Brad Heard Sr. and Brad Heard Jr. sentenced in federal court

Each received a sentence of at least 2 1/2 years in prison and was ordered to pay $5 million innrestitution

ALBANY — Southwest Georgia businessmen Brad Heard Sr. and son Brad Heard Jr. were sentenced Thursday afternoon at the C.B. King U.S. Courthouse Thursday on charges of bribing a bank official.

U.S. District Court Judge Louis Sands handed down a sentence of 30 months in prison for Heard Sr., followed by five years of supervised probation.

Heard Jr. was given a 33-month prison term with five years supervised probation.

Each defendant was ordered to make “immediate” restitution of $5 million to Southwest Georgia Farm Credit in Bainbridge.

The Heards, along with Lawton C. Heard, brother of Brad Heard Sr. and Craig A. Howell, a Bainbridge minister, were indicted in November 2012 on charges of executing a scheme to defraud SWGFC through the use of bribes, kickbacks and rewards to Larry Malone, then the senior loan officer at SWGFC.

Heard Sr. and Heard Jr. later pleaded guilty to one charge each of bribery to Malone for the purpose of securing loans from SWGFC.

Richard Munson, CEO of SWGFC, directly supervised Malone until Malone’s termination in 2008 for failing to act in accordance with policy and procedure. In his testimony at the two days of hearing, Munson said that the underwriting had been manipulated by Malone by using intimidation tactics on young analysts, and that the verification processes for such loans were not followed.

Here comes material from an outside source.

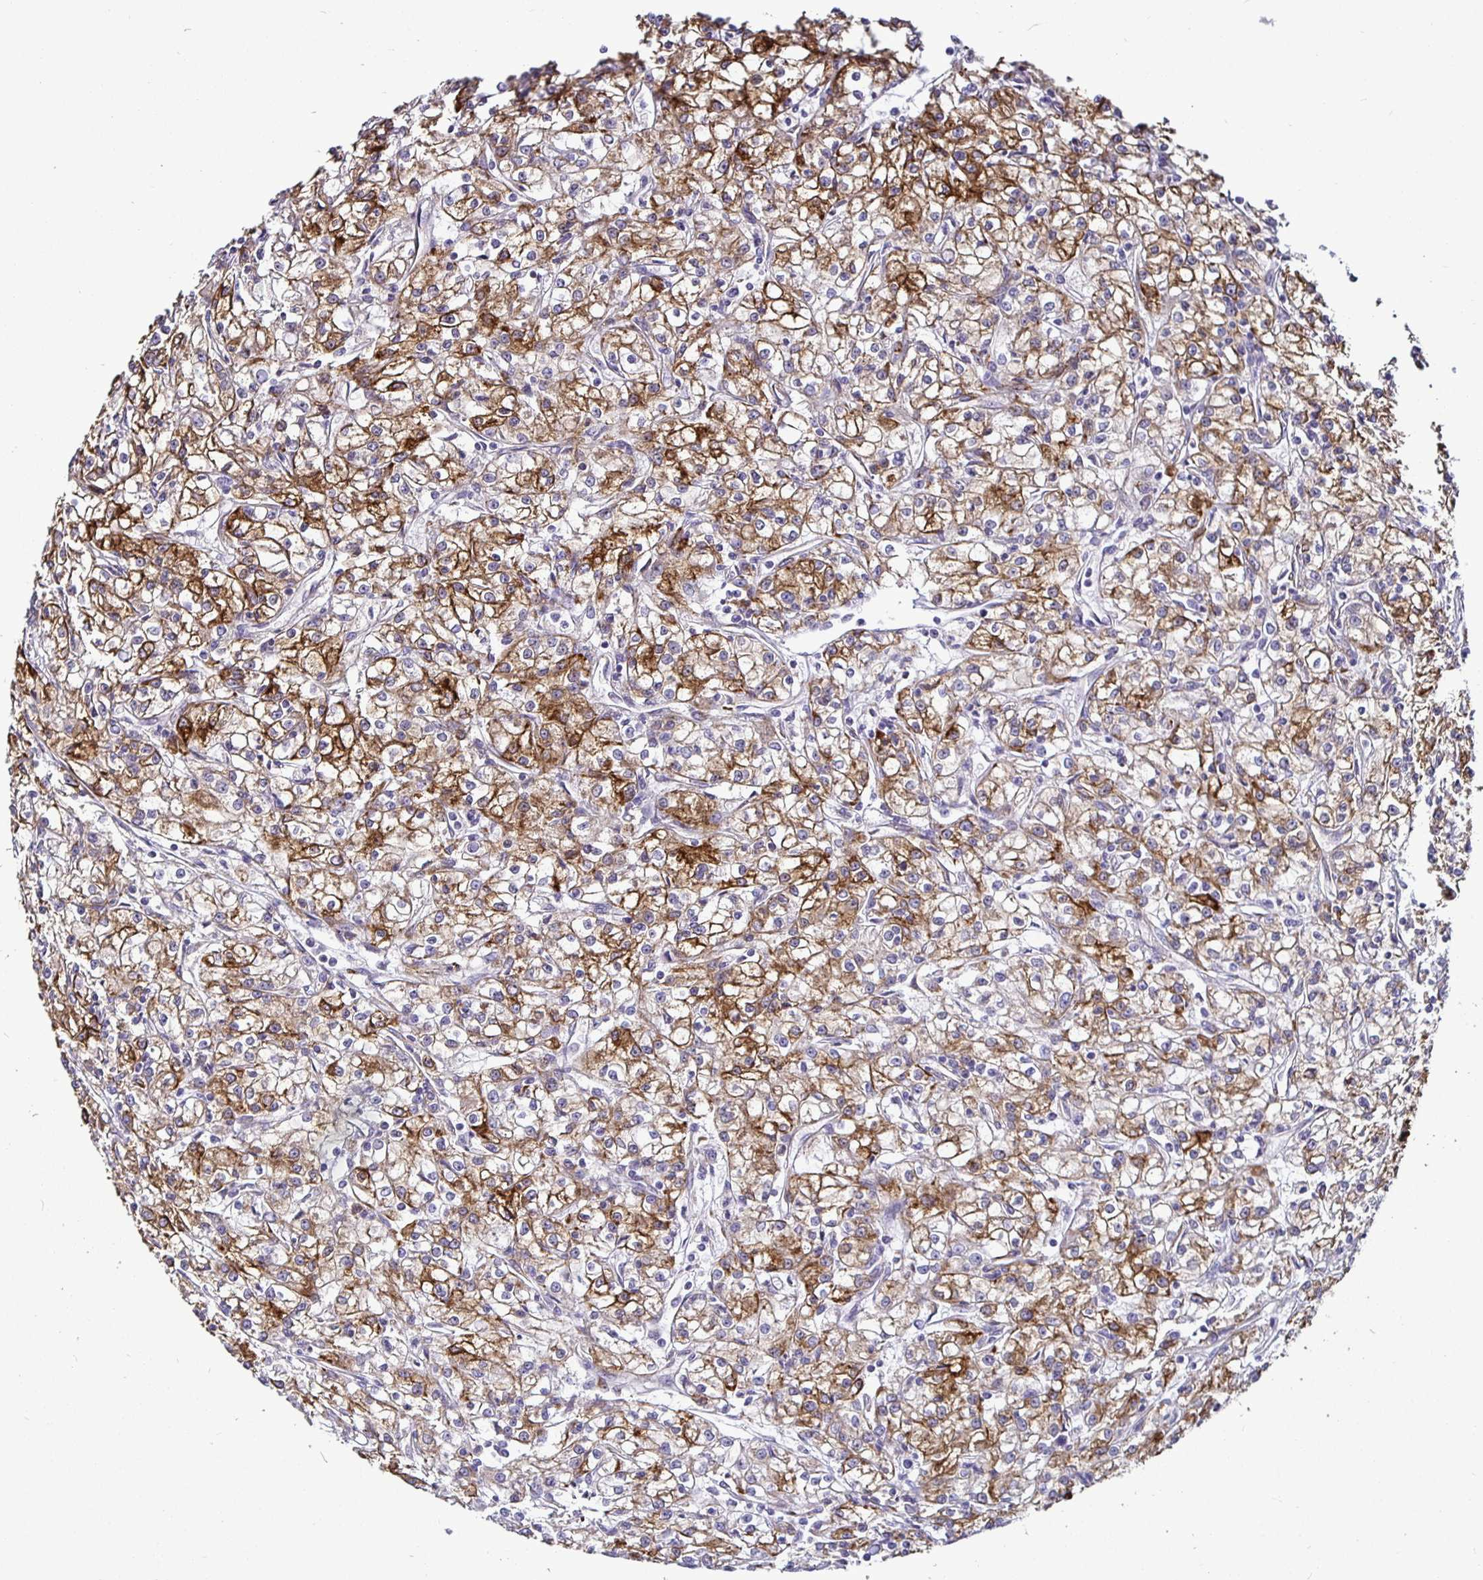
{"staining": {"intensity": "moderate", "quantity": ">75%", "location": "cytoplasmic/membranous"}, "tissue": "renal cancer", "cell_type": "Tumor cells", "image_type": "cancer", "snomed": [{"axis": "morphology", "description": "Adenocarcinoma, NOS"}, {"axis": "topography", "description": "Kidney"}], "caption": "Immunohistochemical staining of human renal adenocarcinoma exhibits moderate cytoplasmic/membranous protein positivity in approximately >75% of tumor cells. The protein of interest is stained brown, and the nuclei are stained in blue (DAB IHC with brightfield microscopy, high magnification).", "gene": "P4HA2", "patient": {"sex": "female", "age": 59}}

The indictment stated that Heard Jr. borrowed roughly $5 million from SWGFC in Bainbridge to purchase real estate in Southwest Georgia and North Florida. The indictment charged also that Heard Sr. borrowed $5 million from SWGFC and, according to the U.S. Attorney’s Office, acted as a “straw borrower” — meaning he borrowed money from the SWGFC on behalf of his son, who had nearly reached the $6 million cap imposed on farm credit loans by the federal government.

Since that time, Munson said, the company has seen higher insurance rates as a result of the scheme — but that was not the only consequence. In addition to the loss of $10 million, he said, his organization suffered an injury to its reputation.